- **Task description**: Print, exactly and with no pictures, the line containing "В соответствии с" and each line after it to the end of the entries below.

- **Source material**:
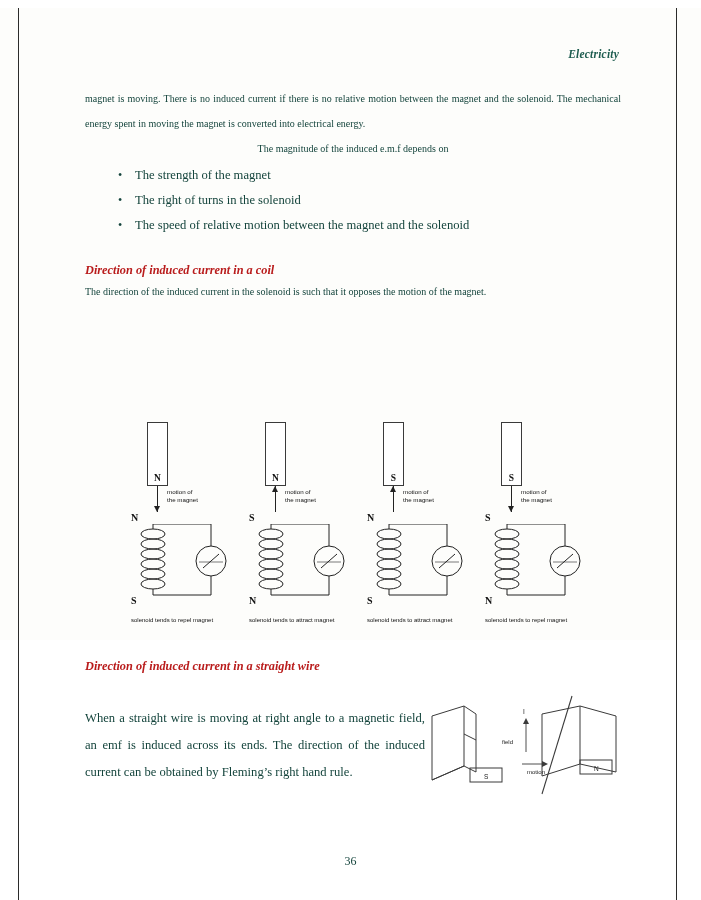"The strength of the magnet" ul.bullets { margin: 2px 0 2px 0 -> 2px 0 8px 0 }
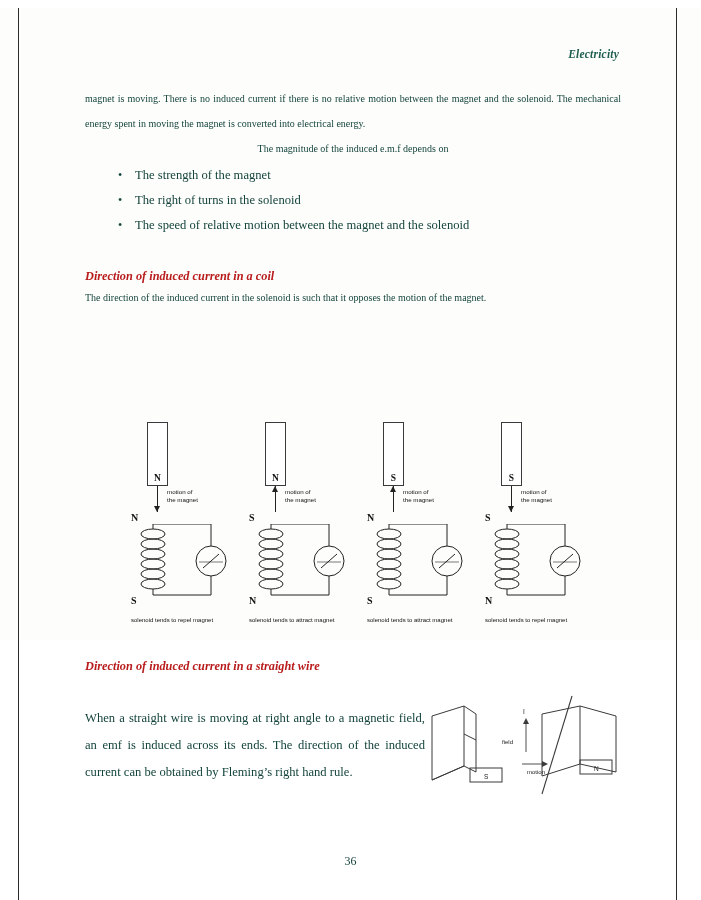"The right of turns in" li { text: right of turns -> number of spent }
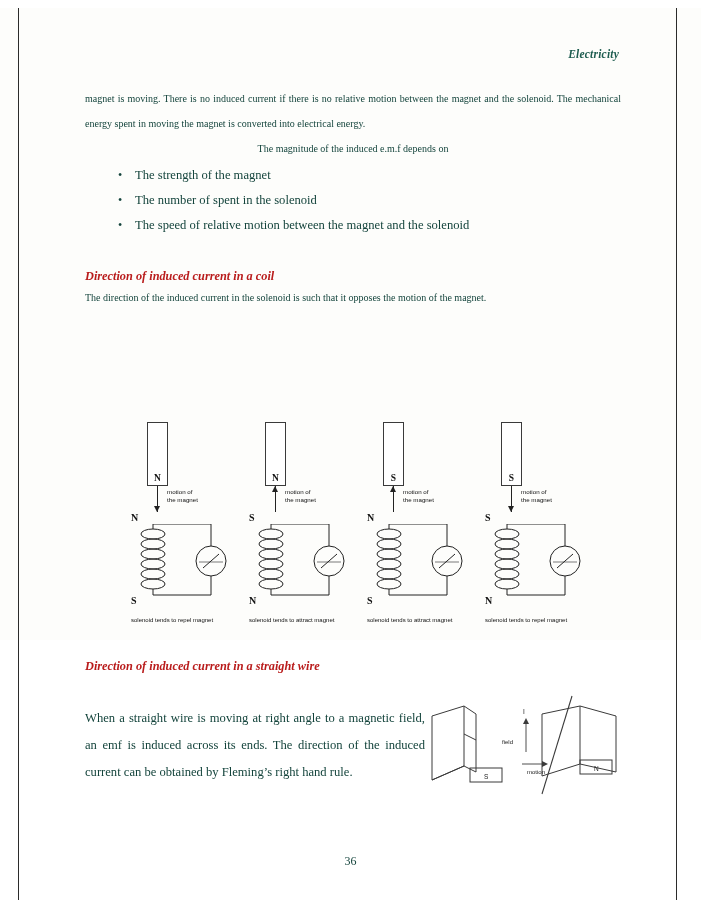"Direction of induced current in" .subhead { color: #b91c1c -> #701a75 }
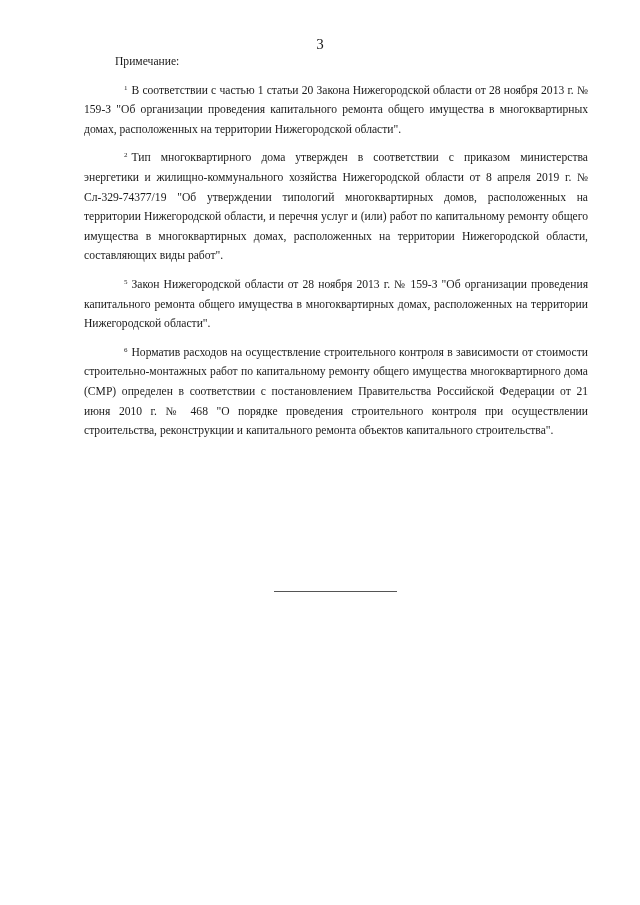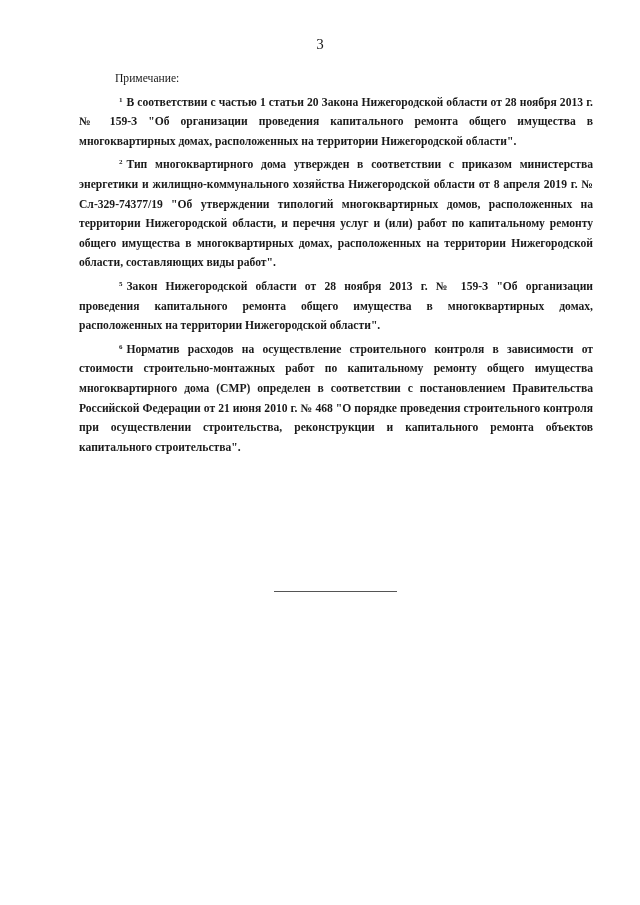"Примечание:" .content { top: 69px -> 52px }
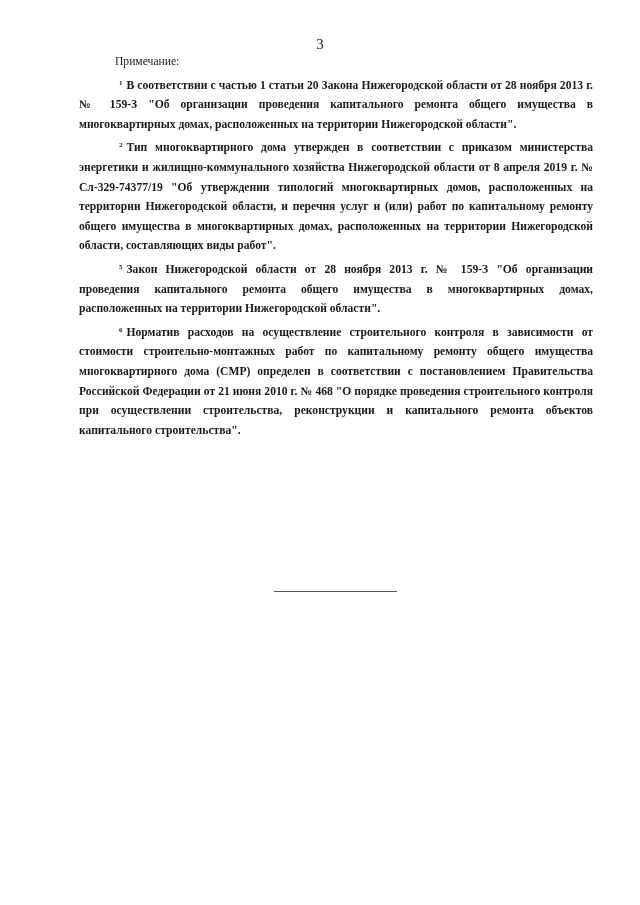"1 В соответствии с частью" .fn { font-weight: bold -> none; margin: 4px -> 9px }
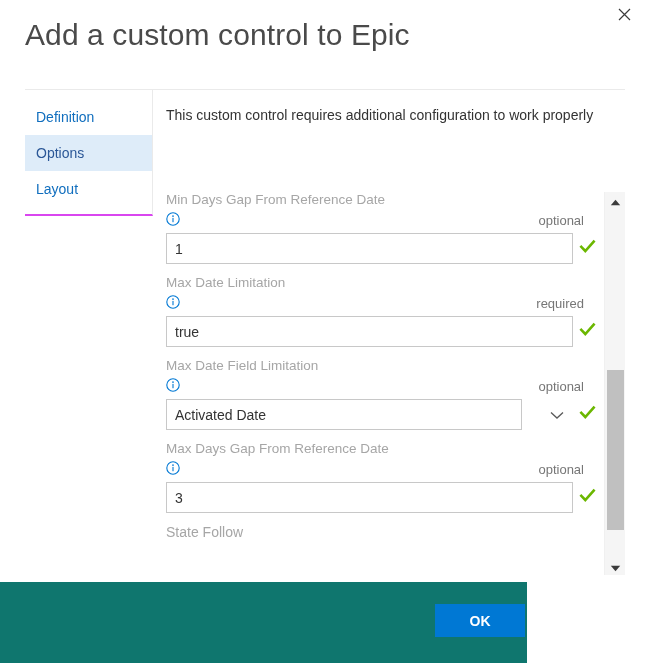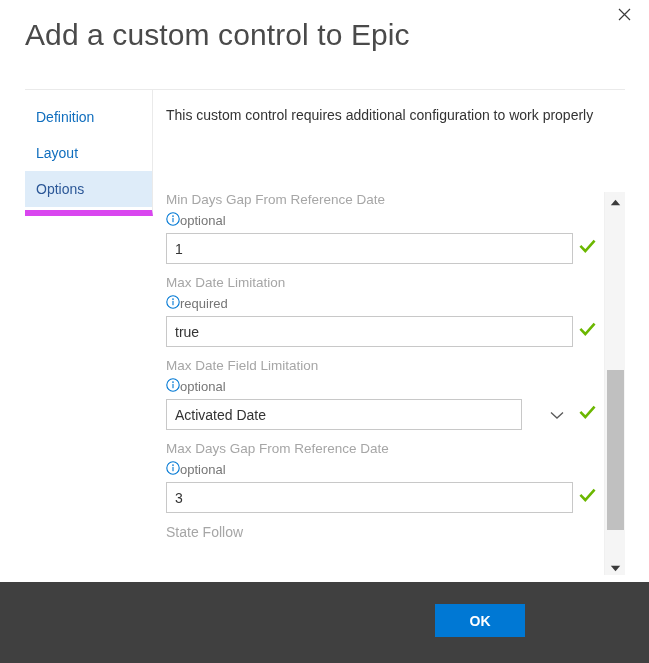"Definition" .tabs { border-bottom: 6px solid #d946ef -> 2px solid #d946ef }
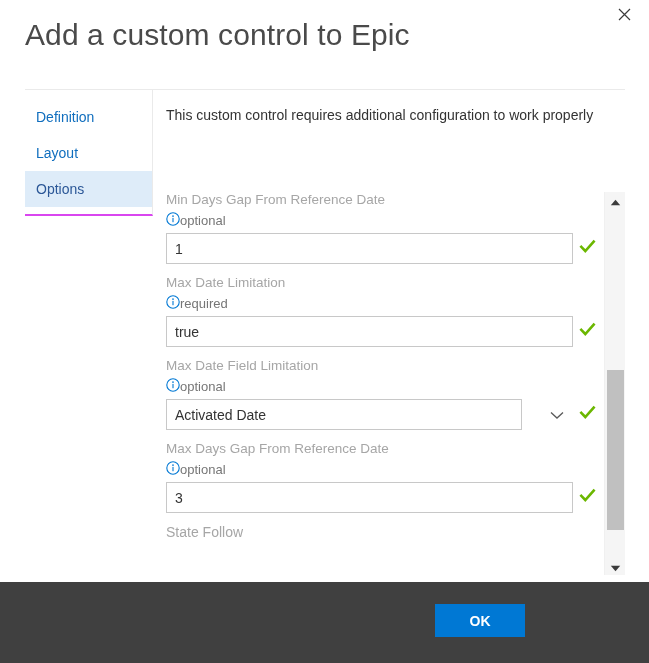"Layout" div.tab-item { order: before "Options" -> after "Options" }
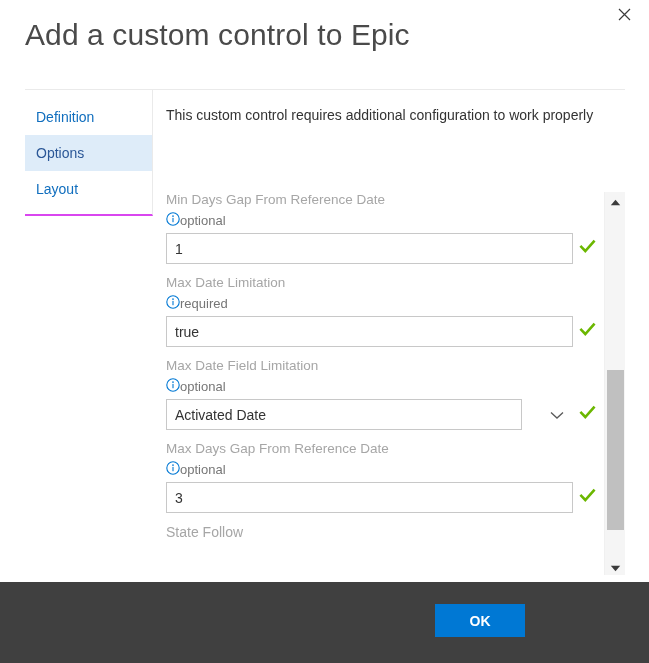"optional" .field-meta { justify-content: none -> space-between }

- **Solution to this problem**:
"1 В соответствии с частью" .fn { font-weight: bold -> none; margin: 4px -> 9px }
"Definition" .tabs { border-bottom: 6px solid #d946ef -> 2px solid #d946ef }
"Layout" div.tab-item { order: before "Options" -> after "Options" }
"optional" .field-meta { justify-content: none -> space-between }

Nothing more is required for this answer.